___ Exercise material ___

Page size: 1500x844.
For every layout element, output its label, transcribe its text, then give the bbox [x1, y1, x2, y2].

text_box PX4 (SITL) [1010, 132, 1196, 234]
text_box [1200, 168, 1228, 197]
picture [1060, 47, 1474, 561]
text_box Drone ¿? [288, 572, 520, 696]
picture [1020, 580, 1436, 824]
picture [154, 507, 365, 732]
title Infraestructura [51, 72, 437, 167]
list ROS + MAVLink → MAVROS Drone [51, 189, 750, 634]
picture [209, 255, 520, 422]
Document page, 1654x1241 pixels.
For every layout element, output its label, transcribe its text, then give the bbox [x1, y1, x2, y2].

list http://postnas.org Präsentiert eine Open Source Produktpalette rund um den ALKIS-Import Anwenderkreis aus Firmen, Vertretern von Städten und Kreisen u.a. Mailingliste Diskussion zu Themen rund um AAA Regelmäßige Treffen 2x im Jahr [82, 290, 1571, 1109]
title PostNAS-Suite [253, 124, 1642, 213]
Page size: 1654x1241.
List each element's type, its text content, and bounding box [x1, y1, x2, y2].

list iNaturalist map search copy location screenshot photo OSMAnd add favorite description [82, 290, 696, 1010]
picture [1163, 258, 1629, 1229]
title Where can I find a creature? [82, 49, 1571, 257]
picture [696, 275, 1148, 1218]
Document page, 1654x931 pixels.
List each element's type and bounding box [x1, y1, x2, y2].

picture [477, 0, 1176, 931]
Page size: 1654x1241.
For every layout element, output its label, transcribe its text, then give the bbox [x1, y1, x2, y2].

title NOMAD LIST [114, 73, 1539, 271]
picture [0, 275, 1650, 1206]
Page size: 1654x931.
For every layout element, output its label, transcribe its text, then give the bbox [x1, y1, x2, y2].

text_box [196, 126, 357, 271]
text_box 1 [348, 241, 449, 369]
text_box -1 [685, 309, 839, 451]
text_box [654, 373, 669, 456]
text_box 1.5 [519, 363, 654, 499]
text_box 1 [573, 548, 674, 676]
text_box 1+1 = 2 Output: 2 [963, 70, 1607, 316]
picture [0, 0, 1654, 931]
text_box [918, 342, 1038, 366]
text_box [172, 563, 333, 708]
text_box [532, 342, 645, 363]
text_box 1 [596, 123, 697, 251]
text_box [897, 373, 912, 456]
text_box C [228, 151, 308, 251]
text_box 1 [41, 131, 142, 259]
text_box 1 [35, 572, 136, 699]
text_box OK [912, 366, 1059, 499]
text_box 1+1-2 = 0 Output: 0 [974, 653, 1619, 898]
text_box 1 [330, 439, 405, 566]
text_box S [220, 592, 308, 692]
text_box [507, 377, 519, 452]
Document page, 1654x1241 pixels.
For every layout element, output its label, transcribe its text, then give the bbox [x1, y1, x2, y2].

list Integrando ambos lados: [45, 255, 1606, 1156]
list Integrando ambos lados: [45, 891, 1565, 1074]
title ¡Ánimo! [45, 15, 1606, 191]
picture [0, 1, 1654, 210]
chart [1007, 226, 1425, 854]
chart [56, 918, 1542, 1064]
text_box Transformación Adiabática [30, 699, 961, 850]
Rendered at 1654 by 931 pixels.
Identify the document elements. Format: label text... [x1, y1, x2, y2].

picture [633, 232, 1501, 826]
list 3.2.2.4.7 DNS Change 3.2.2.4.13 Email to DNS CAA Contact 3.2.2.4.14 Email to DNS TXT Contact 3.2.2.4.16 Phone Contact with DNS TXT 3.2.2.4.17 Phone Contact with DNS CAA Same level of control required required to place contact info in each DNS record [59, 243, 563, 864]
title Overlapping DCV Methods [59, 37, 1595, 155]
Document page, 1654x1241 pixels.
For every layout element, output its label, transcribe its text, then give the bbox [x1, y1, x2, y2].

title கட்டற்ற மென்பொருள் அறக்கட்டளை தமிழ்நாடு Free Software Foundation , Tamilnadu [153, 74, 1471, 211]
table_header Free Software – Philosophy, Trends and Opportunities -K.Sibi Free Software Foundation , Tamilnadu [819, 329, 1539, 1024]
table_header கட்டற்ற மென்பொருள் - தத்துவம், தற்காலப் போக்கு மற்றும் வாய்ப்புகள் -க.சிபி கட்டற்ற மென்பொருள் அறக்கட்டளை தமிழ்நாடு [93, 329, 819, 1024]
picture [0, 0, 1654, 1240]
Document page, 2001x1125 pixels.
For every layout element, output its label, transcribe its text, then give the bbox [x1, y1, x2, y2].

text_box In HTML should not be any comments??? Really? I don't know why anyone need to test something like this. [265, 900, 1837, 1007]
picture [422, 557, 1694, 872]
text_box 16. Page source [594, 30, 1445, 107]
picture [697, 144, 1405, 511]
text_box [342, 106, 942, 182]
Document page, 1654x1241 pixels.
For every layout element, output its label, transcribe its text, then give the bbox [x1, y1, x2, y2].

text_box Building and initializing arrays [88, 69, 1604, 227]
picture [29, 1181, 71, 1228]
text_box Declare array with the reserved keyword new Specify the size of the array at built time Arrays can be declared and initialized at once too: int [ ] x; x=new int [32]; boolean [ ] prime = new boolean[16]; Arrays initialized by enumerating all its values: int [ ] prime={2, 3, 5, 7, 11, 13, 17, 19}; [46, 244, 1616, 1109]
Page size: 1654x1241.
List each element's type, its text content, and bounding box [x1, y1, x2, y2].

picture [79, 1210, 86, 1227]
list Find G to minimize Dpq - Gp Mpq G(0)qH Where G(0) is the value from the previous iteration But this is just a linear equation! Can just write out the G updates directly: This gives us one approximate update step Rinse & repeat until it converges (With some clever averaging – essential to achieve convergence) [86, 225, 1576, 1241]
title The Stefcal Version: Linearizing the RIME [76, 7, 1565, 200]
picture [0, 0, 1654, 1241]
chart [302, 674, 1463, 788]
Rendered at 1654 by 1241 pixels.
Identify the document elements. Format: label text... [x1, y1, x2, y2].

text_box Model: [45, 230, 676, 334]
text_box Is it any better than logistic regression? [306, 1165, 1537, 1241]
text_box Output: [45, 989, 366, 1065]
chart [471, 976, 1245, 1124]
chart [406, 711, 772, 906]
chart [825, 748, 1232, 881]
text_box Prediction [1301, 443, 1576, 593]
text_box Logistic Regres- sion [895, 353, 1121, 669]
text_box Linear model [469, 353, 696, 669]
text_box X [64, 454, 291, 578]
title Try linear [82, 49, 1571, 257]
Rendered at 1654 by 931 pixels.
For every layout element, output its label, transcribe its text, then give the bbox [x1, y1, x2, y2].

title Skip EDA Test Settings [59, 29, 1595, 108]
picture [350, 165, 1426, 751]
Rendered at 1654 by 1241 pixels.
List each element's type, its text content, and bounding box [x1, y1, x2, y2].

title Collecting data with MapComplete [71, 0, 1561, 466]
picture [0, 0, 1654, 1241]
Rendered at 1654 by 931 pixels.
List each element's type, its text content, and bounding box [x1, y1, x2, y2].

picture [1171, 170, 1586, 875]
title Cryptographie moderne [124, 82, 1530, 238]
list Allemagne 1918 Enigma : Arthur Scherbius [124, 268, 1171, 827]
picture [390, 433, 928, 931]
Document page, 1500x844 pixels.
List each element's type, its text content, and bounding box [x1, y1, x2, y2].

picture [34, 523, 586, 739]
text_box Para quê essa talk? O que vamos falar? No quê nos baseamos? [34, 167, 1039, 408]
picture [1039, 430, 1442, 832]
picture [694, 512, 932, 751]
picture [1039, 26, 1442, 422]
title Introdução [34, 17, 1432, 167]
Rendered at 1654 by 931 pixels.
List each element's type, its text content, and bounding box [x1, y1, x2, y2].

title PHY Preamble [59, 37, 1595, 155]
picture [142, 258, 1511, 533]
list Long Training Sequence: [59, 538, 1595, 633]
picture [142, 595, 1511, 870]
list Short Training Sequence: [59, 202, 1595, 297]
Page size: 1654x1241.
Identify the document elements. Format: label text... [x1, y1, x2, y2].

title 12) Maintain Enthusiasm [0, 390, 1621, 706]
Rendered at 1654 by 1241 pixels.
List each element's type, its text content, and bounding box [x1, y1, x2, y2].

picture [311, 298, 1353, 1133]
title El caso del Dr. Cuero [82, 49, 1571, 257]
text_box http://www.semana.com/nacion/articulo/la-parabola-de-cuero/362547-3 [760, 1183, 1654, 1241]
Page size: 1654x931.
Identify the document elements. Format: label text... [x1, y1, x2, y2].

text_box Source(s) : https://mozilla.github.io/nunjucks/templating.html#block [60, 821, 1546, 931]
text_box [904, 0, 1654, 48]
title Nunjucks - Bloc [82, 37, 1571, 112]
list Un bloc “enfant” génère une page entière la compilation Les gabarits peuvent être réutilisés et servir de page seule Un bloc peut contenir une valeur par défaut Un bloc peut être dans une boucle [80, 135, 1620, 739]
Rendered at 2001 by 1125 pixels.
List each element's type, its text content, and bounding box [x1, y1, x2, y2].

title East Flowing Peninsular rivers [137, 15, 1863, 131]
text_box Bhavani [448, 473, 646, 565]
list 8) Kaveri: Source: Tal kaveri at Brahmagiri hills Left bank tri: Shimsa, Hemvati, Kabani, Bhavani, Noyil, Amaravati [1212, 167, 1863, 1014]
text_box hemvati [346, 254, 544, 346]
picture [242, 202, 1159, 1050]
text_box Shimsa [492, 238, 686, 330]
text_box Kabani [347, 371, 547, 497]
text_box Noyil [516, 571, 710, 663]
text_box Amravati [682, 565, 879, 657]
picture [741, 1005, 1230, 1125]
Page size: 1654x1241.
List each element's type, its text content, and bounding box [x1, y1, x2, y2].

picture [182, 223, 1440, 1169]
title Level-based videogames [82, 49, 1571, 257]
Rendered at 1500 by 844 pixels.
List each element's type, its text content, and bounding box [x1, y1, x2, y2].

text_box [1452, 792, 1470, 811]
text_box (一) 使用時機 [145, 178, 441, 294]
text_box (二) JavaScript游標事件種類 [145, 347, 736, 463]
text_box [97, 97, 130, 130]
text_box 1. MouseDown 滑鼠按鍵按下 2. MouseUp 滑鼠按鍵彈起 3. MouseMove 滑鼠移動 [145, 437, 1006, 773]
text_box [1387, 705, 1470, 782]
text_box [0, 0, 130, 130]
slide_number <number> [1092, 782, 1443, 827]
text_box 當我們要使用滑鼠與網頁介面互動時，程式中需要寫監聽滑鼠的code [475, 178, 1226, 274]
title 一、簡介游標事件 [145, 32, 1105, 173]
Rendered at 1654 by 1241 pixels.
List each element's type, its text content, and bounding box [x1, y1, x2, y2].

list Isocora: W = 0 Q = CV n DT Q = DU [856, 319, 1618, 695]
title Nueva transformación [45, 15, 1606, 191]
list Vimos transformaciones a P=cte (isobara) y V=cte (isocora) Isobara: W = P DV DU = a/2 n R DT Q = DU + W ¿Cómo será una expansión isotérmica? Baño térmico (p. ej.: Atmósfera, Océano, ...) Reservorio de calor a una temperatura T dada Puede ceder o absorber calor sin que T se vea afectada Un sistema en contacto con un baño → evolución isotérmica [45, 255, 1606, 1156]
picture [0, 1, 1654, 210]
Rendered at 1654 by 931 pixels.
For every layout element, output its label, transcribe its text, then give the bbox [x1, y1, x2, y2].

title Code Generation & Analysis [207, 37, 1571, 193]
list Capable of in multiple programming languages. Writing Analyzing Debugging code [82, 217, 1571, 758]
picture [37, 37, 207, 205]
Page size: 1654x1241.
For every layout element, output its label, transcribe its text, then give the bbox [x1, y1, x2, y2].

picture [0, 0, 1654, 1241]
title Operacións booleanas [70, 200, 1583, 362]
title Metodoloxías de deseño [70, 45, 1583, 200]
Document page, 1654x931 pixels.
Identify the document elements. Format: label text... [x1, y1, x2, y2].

___

# Exercise requirements:
Reproduce word for word the lines of the records above, from the very first line through the line that contains "picture [477, 0, 1176, 931]".

# Written solution:
Page size: 1500x844.
For every layout element, output its label, transcribe its text, then give the bbox [x1, y1, x2, y2].

text_box PX4 (SITL) [1010, 132, 1196, 234]
text_box [1200, 168, 1228, 197]
picture [1060, 47, 1474, 561]
text_box Drone ¿? [288, 572, 520, 696]
picture [1020, 580, 1436, 824]
picture [154, 507, 365, 732]
title Infraestructura [51, 72, 437, 167]
list ROS + MAVLink → MAVROS Drone [51, 189, 750, 634]
picture [209, 255, 520, 422]
Document page, 1654x1241 pixels.
For every layout element, output its label, transcribe its text, then give the bbox [x1, y1, x2, y2].

list http://postnas.org Präsentiert eine Open Source Produktpalette rund um den ALKIS-Import Anwenderkreis aus Firmen, Vertretern von Städten und Kreisen u.a. Mailingliste Diskussion zu Themen rund um AAA Regelmäßige Treffen 2x im Jahr [82, 290, 1571, 1109]
title PostNAS-Suite [253, 124, 1642, 213]
Page size: 1654x1241.
List each element's type, its text content, and bounding box [x1, y1, x2, y2].

list iNaturalist map search copy location screenshot photo OSMAnd add favorite description [82, 290, 696, 1010]
picture [1163, 258, 1629, 1229]
title Where can I find a creature? [82, 49, 1571, 257]
picture [696, 275, 1148, 1218]
Document page, 1654x931 pixels.
List each element's type and bounding box [x1, y1, x2, y2].

picture [477, 0, 1176, 931]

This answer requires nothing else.